TO DO: In the data below, work out how many lines include the string "Gameplay". Only the number should be given.

DATA FOR PROCESSING:
┄┄┄┄┄┄┄┄┄┄┄┄┄┄┄┄┄┄┄┄

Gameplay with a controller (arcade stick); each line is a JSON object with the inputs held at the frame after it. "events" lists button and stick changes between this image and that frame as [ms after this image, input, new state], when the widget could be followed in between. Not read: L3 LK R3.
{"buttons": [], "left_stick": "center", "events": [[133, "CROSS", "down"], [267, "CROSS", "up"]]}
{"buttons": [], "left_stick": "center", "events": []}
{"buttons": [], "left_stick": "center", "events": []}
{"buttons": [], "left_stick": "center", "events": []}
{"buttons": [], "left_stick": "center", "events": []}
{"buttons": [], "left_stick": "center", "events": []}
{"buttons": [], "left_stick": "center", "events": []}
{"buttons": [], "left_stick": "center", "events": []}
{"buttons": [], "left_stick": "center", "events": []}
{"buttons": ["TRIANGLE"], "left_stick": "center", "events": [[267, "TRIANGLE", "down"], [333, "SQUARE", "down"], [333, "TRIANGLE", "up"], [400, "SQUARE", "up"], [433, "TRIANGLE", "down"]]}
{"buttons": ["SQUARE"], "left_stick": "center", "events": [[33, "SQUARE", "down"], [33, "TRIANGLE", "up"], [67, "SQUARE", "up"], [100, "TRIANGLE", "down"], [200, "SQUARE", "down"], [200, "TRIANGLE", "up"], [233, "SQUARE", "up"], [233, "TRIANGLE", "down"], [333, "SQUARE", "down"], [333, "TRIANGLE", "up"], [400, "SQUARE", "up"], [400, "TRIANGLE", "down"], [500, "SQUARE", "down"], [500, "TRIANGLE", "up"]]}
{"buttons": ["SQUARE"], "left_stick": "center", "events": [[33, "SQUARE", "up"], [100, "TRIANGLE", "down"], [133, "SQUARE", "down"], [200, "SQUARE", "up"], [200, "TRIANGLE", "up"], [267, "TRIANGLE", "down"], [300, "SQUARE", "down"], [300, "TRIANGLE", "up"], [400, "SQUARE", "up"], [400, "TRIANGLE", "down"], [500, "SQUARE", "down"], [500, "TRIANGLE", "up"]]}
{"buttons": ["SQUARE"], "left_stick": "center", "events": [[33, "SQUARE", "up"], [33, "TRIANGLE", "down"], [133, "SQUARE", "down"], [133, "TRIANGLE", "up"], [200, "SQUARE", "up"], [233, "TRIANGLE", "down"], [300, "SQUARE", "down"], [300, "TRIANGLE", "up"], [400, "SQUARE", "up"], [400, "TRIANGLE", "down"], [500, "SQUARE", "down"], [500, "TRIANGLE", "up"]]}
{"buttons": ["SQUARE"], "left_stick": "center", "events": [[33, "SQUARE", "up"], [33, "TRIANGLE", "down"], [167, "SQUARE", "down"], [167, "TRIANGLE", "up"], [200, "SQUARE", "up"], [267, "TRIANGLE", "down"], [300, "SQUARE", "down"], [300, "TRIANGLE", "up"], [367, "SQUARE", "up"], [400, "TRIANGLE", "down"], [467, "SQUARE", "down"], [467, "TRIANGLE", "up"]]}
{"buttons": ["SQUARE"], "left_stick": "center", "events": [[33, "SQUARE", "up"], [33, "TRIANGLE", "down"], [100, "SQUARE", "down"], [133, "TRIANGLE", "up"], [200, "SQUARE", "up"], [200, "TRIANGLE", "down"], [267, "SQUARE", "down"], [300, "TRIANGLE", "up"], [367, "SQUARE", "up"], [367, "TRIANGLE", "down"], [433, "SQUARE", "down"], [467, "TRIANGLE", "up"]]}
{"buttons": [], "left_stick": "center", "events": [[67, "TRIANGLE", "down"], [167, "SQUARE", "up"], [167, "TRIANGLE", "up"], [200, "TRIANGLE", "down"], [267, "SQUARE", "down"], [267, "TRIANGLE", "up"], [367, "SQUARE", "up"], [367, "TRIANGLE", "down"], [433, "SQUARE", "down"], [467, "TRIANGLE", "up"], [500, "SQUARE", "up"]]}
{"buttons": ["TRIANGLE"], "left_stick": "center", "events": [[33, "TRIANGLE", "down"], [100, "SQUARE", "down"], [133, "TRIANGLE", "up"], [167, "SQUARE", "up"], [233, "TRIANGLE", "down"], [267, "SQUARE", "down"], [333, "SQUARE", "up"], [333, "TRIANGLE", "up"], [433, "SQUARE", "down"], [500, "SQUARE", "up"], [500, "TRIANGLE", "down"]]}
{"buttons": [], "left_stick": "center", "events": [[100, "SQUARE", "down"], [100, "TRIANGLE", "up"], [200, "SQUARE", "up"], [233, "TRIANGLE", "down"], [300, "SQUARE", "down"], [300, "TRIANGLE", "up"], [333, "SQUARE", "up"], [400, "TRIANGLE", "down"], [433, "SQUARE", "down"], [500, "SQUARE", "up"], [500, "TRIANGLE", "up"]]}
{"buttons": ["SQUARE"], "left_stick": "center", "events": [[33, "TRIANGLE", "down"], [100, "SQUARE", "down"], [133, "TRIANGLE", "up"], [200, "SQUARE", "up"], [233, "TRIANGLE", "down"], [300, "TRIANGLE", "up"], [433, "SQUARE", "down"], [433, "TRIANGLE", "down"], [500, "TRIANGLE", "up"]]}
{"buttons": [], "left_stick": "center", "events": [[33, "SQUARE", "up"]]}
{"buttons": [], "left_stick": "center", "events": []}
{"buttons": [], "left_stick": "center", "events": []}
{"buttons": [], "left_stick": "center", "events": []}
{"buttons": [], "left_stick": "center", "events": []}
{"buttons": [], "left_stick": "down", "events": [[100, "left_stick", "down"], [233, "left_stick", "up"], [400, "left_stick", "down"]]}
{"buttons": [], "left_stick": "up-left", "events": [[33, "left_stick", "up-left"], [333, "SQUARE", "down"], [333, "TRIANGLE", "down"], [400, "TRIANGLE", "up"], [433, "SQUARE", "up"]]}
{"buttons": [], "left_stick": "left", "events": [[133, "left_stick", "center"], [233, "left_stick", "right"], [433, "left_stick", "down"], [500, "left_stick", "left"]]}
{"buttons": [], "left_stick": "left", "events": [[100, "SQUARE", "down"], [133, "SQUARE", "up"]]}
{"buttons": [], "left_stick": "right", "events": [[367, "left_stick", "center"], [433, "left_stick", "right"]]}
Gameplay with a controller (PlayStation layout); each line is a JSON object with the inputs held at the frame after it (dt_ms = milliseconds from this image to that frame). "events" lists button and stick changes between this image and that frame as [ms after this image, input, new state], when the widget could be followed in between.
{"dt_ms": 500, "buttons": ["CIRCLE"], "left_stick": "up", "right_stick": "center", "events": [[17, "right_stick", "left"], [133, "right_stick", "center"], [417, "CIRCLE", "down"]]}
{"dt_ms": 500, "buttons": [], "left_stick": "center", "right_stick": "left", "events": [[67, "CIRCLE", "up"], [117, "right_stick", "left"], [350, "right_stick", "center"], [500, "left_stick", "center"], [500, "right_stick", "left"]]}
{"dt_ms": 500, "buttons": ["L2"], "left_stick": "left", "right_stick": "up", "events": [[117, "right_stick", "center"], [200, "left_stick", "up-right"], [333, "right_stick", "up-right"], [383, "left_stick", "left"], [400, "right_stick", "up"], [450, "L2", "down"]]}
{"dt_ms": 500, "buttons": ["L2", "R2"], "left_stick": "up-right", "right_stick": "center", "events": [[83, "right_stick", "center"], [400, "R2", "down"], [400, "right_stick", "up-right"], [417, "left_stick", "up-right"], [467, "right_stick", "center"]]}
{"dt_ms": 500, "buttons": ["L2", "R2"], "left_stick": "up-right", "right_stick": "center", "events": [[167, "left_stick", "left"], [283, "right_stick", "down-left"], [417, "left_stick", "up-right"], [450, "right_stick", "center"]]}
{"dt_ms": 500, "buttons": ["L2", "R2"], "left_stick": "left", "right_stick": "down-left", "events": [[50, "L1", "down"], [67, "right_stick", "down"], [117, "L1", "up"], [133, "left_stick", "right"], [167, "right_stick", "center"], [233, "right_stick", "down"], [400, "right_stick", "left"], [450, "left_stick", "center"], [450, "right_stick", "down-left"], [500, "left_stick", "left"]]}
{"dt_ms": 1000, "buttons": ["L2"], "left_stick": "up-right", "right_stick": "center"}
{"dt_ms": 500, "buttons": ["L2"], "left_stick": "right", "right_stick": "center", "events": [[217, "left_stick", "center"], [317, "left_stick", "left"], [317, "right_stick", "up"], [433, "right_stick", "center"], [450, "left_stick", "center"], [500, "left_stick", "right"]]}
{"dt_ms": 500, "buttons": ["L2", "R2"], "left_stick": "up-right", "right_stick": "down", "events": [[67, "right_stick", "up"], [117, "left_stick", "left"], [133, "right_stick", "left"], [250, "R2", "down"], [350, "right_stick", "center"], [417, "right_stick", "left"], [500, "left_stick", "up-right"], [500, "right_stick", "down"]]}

┄┄┄┄┄┄┄┄┄┄┄┄┄┄┄┄┄┄┄┄

TASK RESPONSE: 2